In this talk, we present Koalas, a new open-source project that aims at bridging the gap between the big data and small data for data scientists and at simplifying Apache Spark for people who are already familiar with the pandas library in Python.
Pandas is the standard tool for data science in python, and it is typically the first step to explore and manipulate a data set by data scientists. The problem is that pandas does not scale well to big data. It was designed for small data sets that a single machine could handle.
When data scientists work today with very large data sets, they either have to migrate to PySpark to leverage Spark or downsample their data so that they can use pandas. This presentation will give a deep dive into the conversion between Spark and pandas dataframes.

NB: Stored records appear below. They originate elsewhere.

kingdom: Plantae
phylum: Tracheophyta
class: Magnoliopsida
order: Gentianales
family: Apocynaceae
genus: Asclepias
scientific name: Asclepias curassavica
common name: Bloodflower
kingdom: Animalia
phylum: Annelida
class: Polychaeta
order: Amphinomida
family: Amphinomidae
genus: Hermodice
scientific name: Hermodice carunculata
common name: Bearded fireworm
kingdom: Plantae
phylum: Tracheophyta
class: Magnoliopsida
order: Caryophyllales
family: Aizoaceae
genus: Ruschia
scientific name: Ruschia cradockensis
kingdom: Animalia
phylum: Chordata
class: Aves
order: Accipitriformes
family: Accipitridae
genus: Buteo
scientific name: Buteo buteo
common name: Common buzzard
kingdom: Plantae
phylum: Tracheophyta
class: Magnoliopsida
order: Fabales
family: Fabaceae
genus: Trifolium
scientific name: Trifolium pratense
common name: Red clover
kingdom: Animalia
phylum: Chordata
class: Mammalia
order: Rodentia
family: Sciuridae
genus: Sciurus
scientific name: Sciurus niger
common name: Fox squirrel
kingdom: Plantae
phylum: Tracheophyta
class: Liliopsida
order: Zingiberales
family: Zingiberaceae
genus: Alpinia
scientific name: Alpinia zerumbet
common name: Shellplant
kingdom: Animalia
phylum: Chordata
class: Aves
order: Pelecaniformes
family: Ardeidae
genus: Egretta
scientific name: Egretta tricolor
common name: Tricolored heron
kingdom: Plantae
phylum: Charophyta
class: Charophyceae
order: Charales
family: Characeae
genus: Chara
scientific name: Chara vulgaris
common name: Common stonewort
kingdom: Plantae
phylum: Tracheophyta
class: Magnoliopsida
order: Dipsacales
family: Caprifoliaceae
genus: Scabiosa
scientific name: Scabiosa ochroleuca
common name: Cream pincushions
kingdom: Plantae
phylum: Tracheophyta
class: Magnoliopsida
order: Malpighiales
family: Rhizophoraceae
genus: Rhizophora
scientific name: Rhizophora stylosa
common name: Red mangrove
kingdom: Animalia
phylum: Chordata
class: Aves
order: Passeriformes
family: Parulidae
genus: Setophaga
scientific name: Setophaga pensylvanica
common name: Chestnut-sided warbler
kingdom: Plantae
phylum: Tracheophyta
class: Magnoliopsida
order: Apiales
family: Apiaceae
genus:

Through live demonstrations and code samples, you will understand: – how to effectively leverage both pandas and Spark inside the same code base – how to leverage powerful pandas concepts such as lightweight indexing with Spark – technical considerations for unifying the different behaviors of Spark and pandas
Tim Hunter is a software engineer at Databricks and contributes to the Apache Spark MLlib project, as well as the GraphFrames, TensorFrames and Deep Learning Pipelines libraries. He has been building distributed Machine Learning systems with Spark since version 0.2, before Spark was an Apache Software Foundation project.
Takuya Ueshin is a software engineer at Databricks, and an Apache Spark committer and a PMC member. His main interests are in Spark SQL internal, a.k.a. Catalyst, and also PySpark. He is one of the major contributors of the Koalas project.